--- INPUT MATERIAL ---
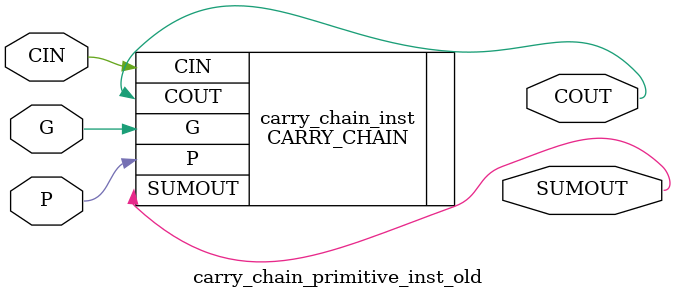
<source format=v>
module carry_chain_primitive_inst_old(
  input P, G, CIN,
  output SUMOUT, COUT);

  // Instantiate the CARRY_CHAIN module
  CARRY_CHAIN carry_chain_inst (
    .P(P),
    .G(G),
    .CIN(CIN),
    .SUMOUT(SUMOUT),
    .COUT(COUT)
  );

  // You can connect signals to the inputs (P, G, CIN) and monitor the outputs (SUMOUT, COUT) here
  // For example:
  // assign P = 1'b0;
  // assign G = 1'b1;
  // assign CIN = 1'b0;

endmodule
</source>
...
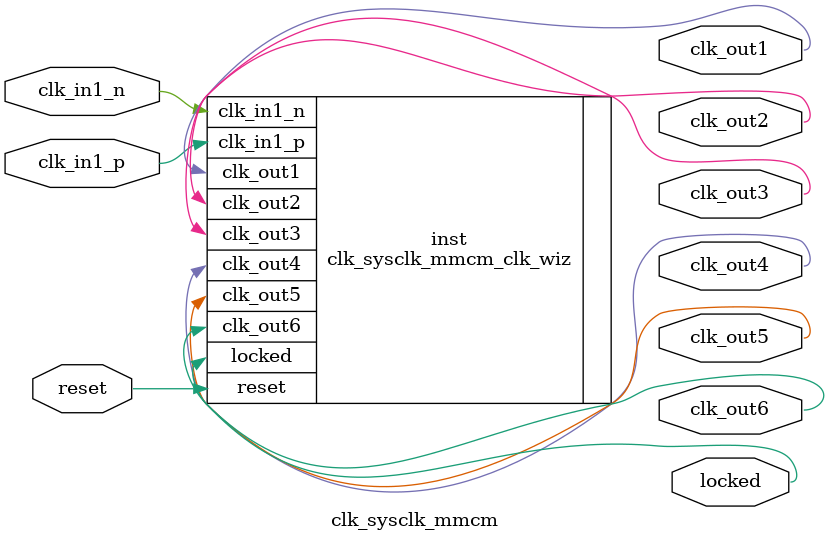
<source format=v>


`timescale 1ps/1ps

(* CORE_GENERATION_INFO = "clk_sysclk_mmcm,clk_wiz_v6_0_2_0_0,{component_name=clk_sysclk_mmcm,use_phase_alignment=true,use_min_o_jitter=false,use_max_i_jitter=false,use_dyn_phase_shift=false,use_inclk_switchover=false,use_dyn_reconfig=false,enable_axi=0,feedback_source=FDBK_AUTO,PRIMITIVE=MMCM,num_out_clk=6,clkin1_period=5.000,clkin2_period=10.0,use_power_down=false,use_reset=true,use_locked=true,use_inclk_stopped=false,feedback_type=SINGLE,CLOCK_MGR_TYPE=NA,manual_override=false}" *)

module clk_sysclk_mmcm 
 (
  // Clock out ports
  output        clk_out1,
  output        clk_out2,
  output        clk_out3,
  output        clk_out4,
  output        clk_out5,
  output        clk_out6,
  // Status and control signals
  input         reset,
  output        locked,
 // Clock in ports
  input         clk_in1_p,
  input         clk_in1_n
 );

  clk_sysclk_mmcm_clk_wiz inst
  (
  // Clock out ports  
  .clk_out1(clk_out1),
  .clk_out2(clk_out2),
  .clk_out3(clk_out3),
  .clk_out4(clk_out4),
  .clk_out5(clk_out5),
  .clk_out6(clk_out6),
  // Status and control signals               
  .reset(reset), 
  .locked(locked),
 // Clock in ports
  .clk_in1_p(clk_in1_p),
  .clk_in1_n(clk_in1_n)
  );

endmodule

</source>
--
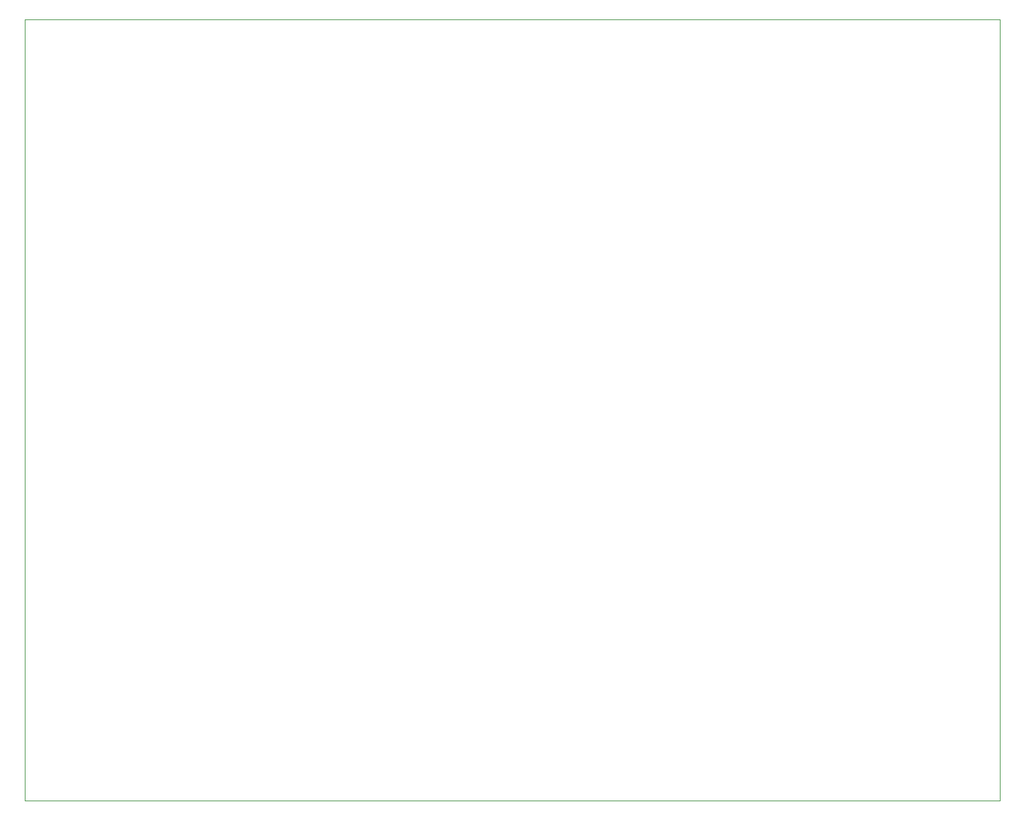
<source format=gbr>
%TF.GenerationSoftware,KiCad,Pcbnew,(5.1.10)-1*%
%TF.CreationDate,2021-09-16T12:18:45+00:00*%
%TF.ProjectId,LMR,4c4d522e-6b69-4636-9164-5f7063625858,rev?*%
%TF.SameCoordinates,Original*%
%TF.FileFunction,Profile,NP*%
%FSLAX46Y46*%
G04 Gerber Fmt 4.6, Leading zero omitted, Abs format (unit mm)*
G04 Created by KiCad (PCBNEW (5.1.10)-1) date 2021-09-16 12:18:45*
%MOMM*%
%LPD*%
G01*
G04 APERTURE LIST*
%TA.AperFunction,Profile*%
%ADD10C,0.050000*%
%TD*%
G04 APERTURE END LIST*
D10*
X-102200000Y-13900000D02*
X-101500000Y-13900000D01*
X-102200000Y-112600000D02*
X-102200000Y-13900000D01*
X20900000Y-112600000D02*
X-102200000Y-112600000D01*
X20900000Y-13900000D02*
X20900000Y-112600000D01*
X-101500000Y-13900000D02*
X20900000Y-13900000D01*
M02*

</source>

--- YOUR TASK ---
For each line of the material that contains "LIST", return a copy.

--- TASK RESPONSE ---
G04 APERTURE LIST*
G04 APERTURE END LIST*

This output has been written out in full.